[[ Selected text, beginning ]]
Searches for Keboola items (tables, buckets, components, configurations, transformations, flows, data-apps, etc.)
in the current project and returns matching ID + metadata.
This tool supports two complementary search types:
1) textual
- Searches item metadata fields by matching patterns against id, name, displayName, and description.
- For tables, also searches column names and column descriptions.
2) config-based
- Searches item configurations (JSON objects) by matching patterns against the configuration values converted
to a string, optionally narrowed by JSON path `scopes`.
- Returns also `match_scopes` with JSON paths and matched patterns per scope.
THIS IS THE PRIMARY DISCOVERY TOOL. Always use it BEFORE any get_* tool when you need to find items
by name or specific configuration content. Do NOT enumerate items with get_buckets, get_tables, get_configs,
get_flows, or get_data_apps just to locate a specific item — use this tool instead.
WHEN TO USE:
- User asks to "find", "locate", or "search for" something by name, keyword, text pattern, configuration content or
value
- User mentions a partial name and you need to find the full item (e.g., "find the customer table")
[[ Selected text, end ]]
[[ Listed records, beginning ]]
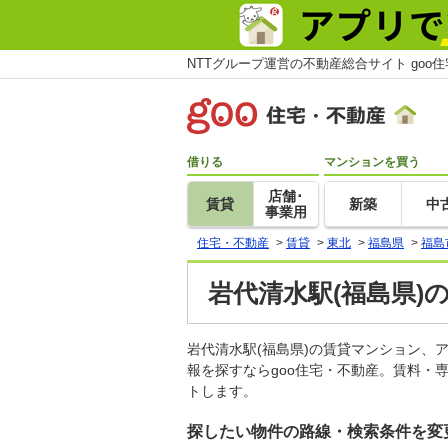
NTTグループ運営の不動産総合サイト goo
借りる
マンションを買う
店舗･
賃貸
新築
中
事業用
住宅・不動産
>
賃貸
>
東北
>
福島県
>
福島
岩代清水駅(福島県)
岩代清水駅(福島県)の賃貸マンション
報を探すならgoo住宅・不動産。賃料・
トします。
探したい物件の路線・検索条件を変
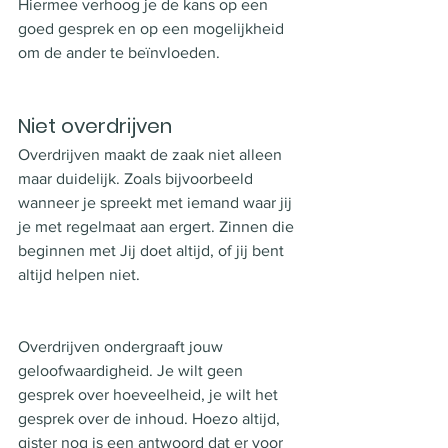
Hiermee verhoog je de kans op een 
goed gesprek en op een mogelijkheid 
om de ander te beïnvloeden. 
Niet overdrijven
Overdrijven maakt de zaak niet alleen 
maar duidelijk. Zoals bijvoorbeeld 
wanneer je spreekt met iemand waar jij 
je met regelmaat aan ergert. Zinnen die 
beginnen met Jij doet altijd, of jij bent 
altijd helpen niet. 
Overdrijven ondergraaft jouw 
geloofwaardigheid. Je wilt geen 
gesprek over hoeveelheid, je wilt het 
gesprek over de inhoud. Hoezo altijd, 
gister nog is een antwoord dat er voor 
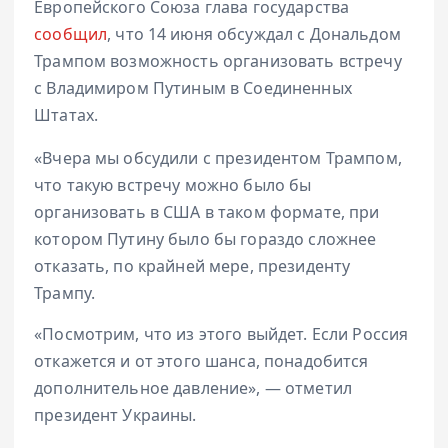
Европейского Союза глава государства
сообщил
, что 14 июня обсуждал с Дональдом
Трампом возможность организовать встречу
с Владимиром Путиным в Соединенных
Штатах.
«Вчера мы обсудили с президентом Трампом,
что такую встречу можно было бы
организовать в США в таком формате, при
котором Путину было бы гораздо сложнее
отказать, по крайней мере, президенту
Трампу.
«Посмотрим, что из этого выйдет. Если Россия
откажется и от этого шанса, понадобится
дополнительное давление», — отметил
президент Украины.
[[ Listed records, end ]]
- Task statement:
Pick up the description of the Keboola search tool at the point where it ends, and continue it.

- Answer box:
- User asks "what tables/configs/flows do I have with X in the name?"
- You need to discover items before performing operations on them
- User asks to "list all items with [name] or [configuration value/part] in it"
- User asks where a value, table, component, specific configuration ID, or specific settings is used in components,
data-apps, flows, or transformations
- You need to trace lineage by searching for IDs referenced in configurations, or to find flows using a
specific component, or find usage of a bucket/table in transformations or components, or to find items with
specific parameters.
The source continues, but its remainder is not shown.